290 for sender, receiver in [(alice, bob), (bob, carol), (carol, dave)]:
291 rid = svc.send_connection_request(sender.id, receiver.id)
292 svc.accept_request(rid, actor=receiver.id)
293
294 # Distances.
295 g = svc.graph()
296 print(f"Alice -> Bob: degree {g.degree_between(alice.id, bob.id)}") # 1
297 print(f"Alice -> Carol: degree {g.degree_between(alice.id, carol.id)}") # 2
298 print(f"Alice -> Dave: degree {g.degree_between(alice.id, dave.id)}") # 3
299
300 # Ignore: Dave dismisses an unsolicited invite from Alice.
301 rid_ignored = svc.send_connection_request(alice.id, dave.id)
302 svc.ignore_request(rid_ignored, actor=dave.id)
303 print(f"Ignored request status: {svc._requests[rid_ignored].status.value}")
304 assert not g.are_connected(alice.id, dave.id)
305
306 # Withdraw: Alice sends a fresh invite then retracts it herself.
307 rid_withdrawn = svc.send_connection_request(alice.id, dave.id)
308 svc.withdraw_request(rid_withdrawn, actor=alice.id)
309 print(f"Withdrawn request status: {svc._requests[rid_withdrawn].status.value}")
310 assert not g.are_connected(alice.id, dave.id)
311
312 # People You May Know — Carol is Alice's 2nd-degree (via Bob).
313 suggestions = g.suggest_connections(alice.id)
314 print(f"Suggestions for Alice: {[svc._members[s].profile.name for s in suggestions]}")
315
316 # Posts and feed.
317 svc.publish_post(bob.id, "Just shipped a new LLD article.")

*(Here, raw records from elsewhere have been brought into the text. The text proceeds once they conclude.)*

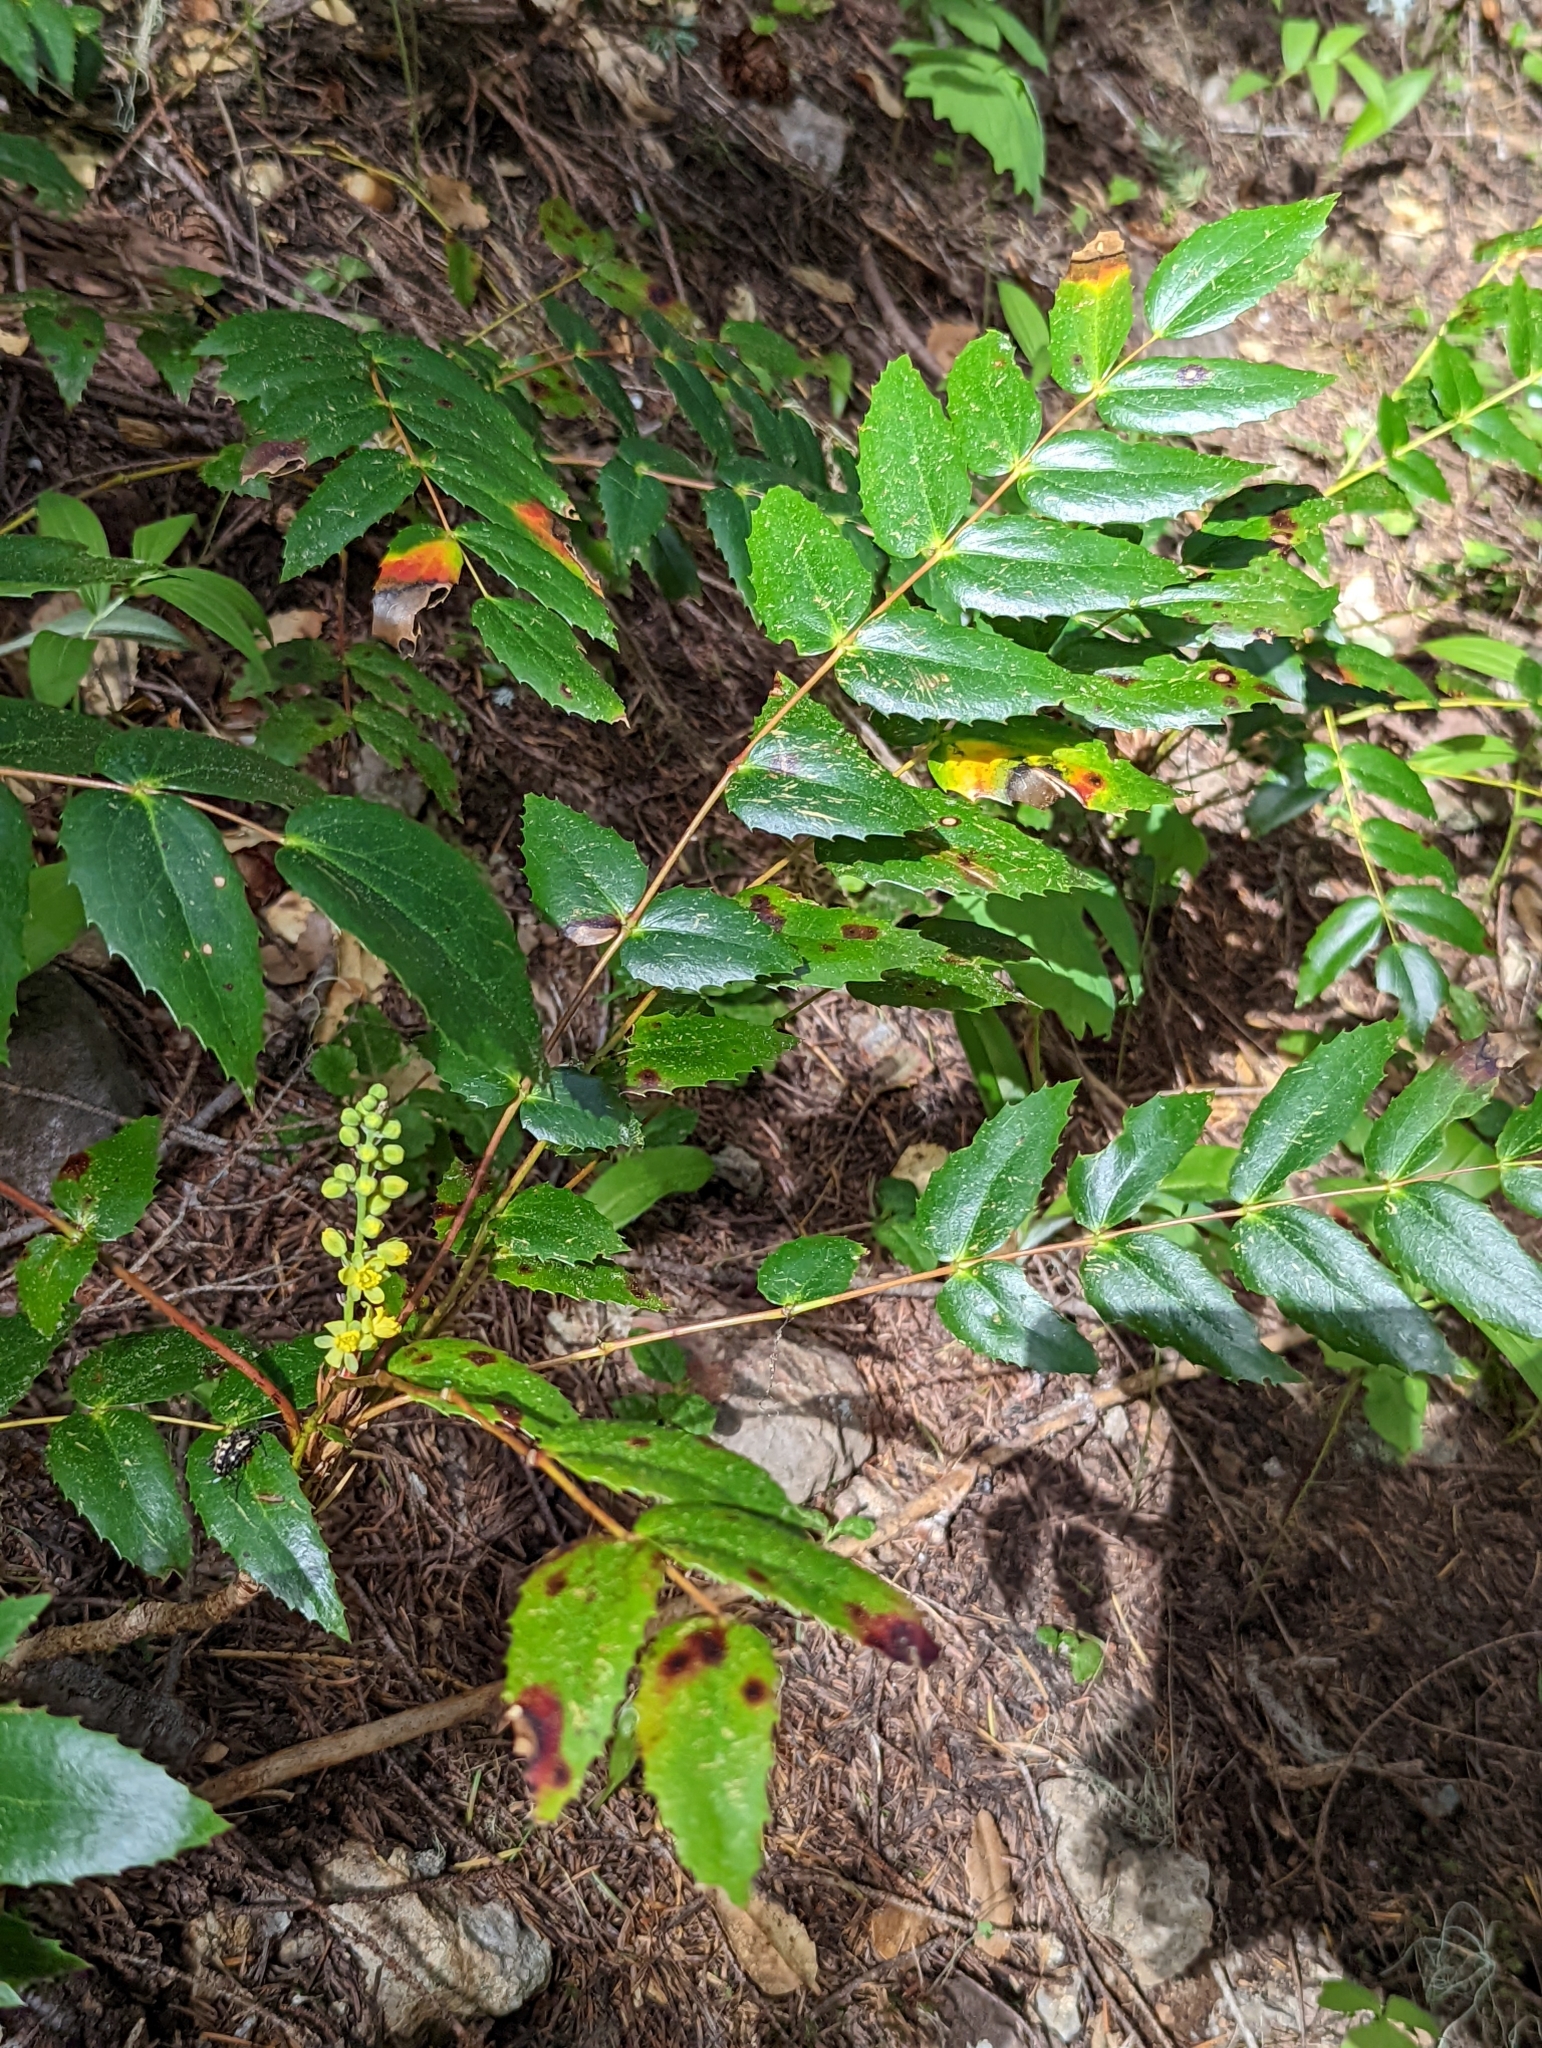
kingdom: Plantae
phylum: Tracheophyta
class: Magnoliopsida
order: Ranunculales
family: Berberidaceae
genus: Mahonia
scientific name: Mahonia nervosa
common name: Cascade oregon-grape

318 svc.publish_post(bob.id, "Hiring senior engineers.")
319 feed = svc.get_feed(alice.id)
320 print(f"Alice's feed has {len(feed)} post(s).")
321
322 # Messaging.
323 thread_id = svc.start_thread([alice.id, bob.id])
324 svc.send_message(thread_id, alice.id, "Hi Bob!")

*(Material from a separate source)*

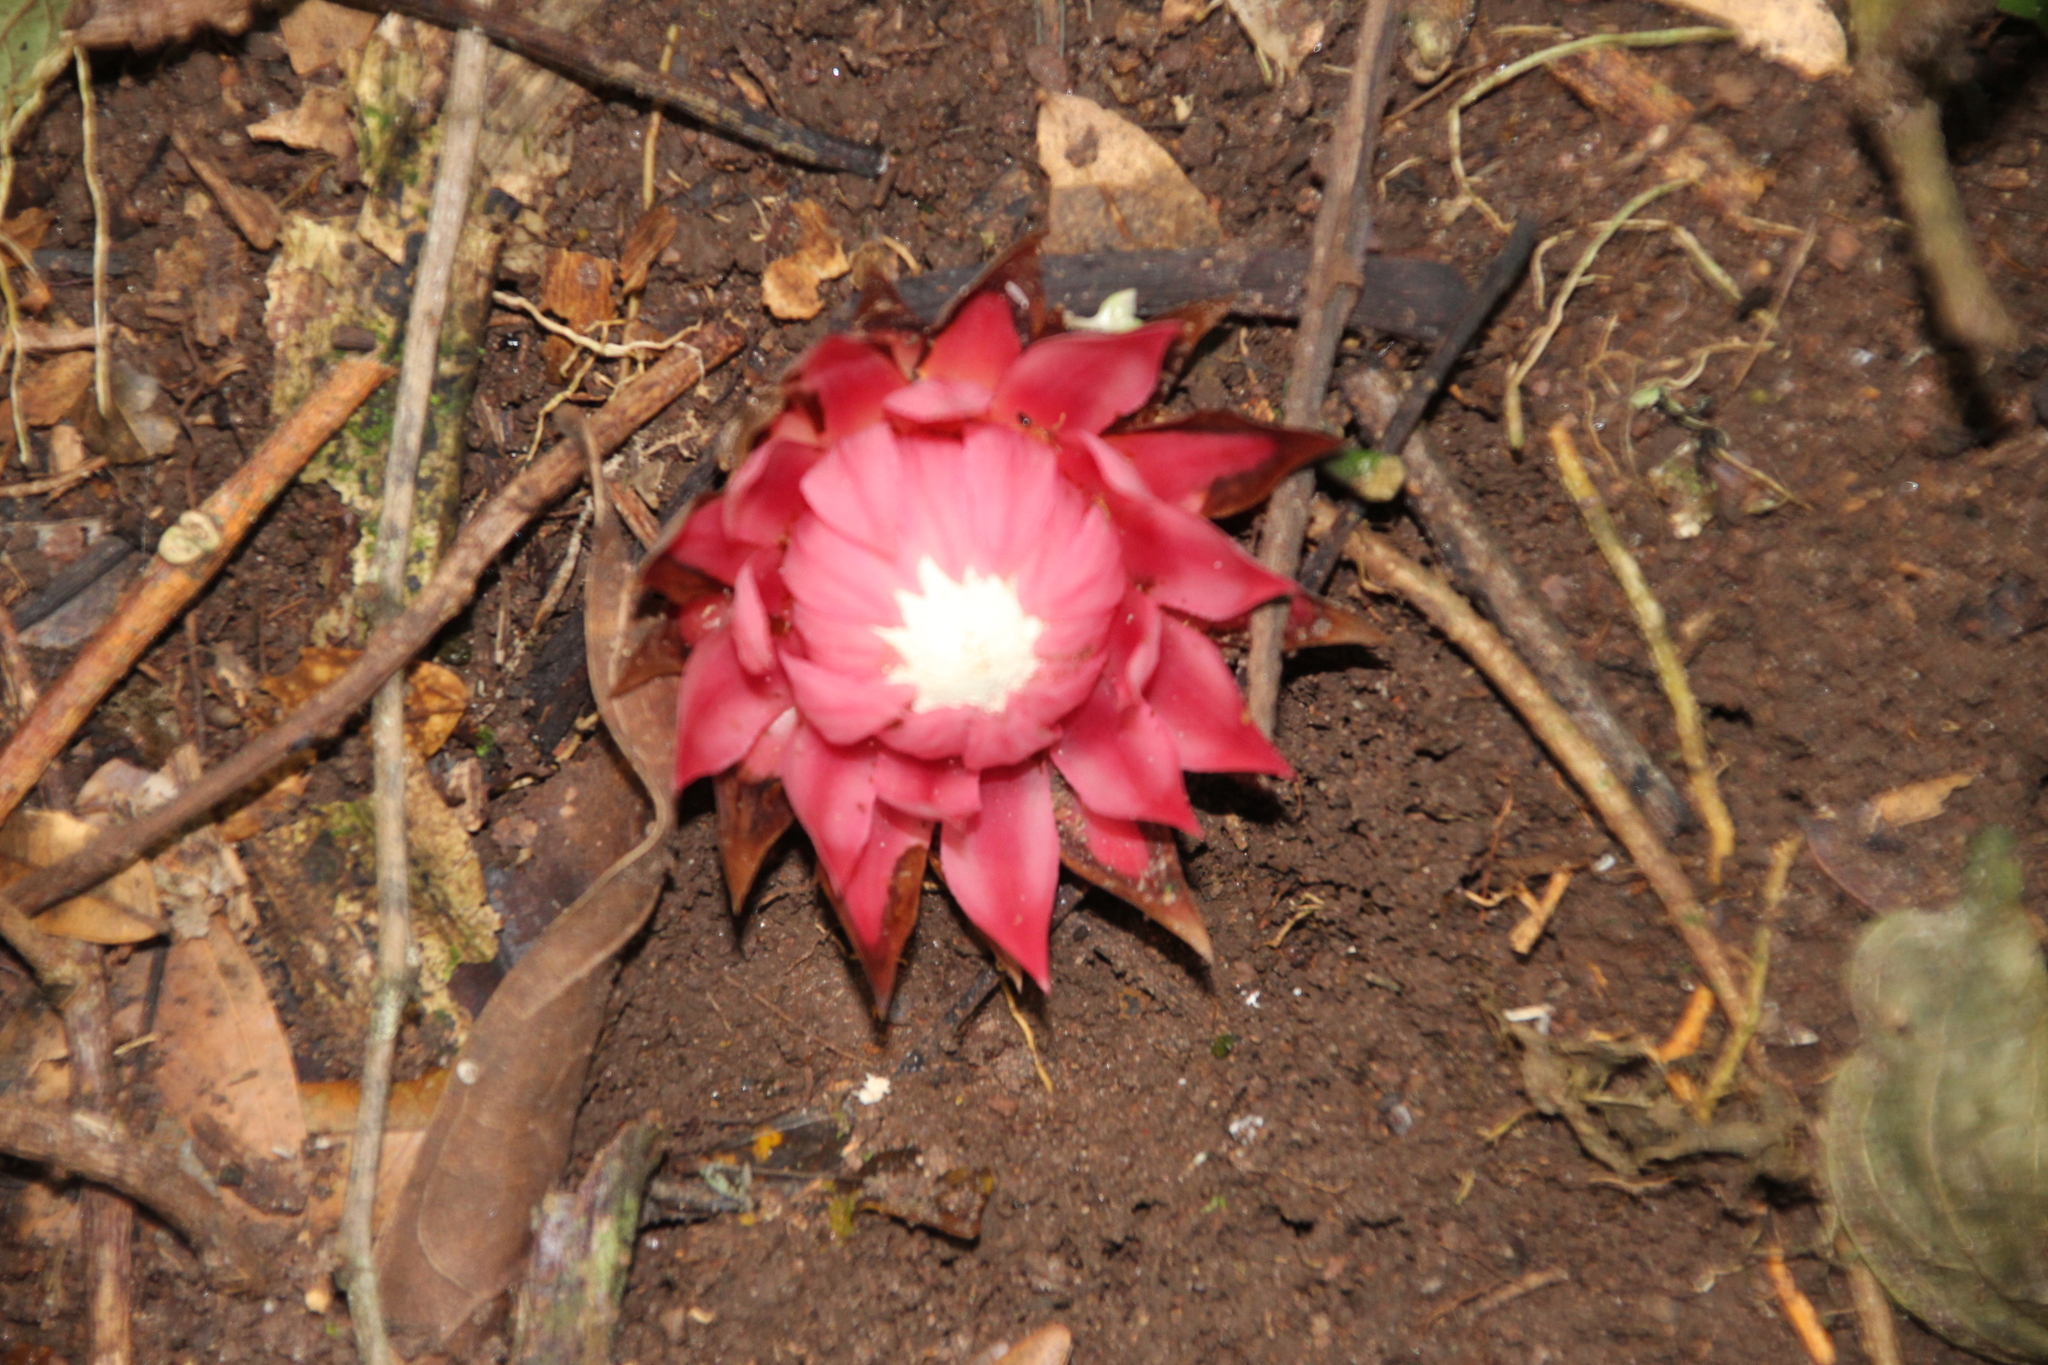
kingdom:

325 svc.send_message(thread_id, bob.id, "Hey Alice.")
326 thread = svc._threads[thread_id]
327 print(f"Thread has {len(thread.messages)} messages.")Common Mistakes
- ✗Storing connections directed (follower/followed). Breaks the 'we are connected' symmetry every feature depends on.
- ✗Computing degree-3 on every profile view. Millions of edges; blow up server CPU.
- ✗Putting feed ranking inside the feed class. New ranking experiment = rewriting the feed.
- ✗Treating messages as mutable — editing alters the conversation history. Use an edit flag plus history.
Key Points
- ✓Connection is undirected — accepting an invite adds an edge both ways.
- ✓Degree computation is BFS bounded to 3 levels. Past degree-3 the graph explodes.
- ✓Feed is pull + cache. Build on read for inactive users, precompute for power users.
- ✓Messaging is append-only per thread; receipts (delivered, read) update separately from messages.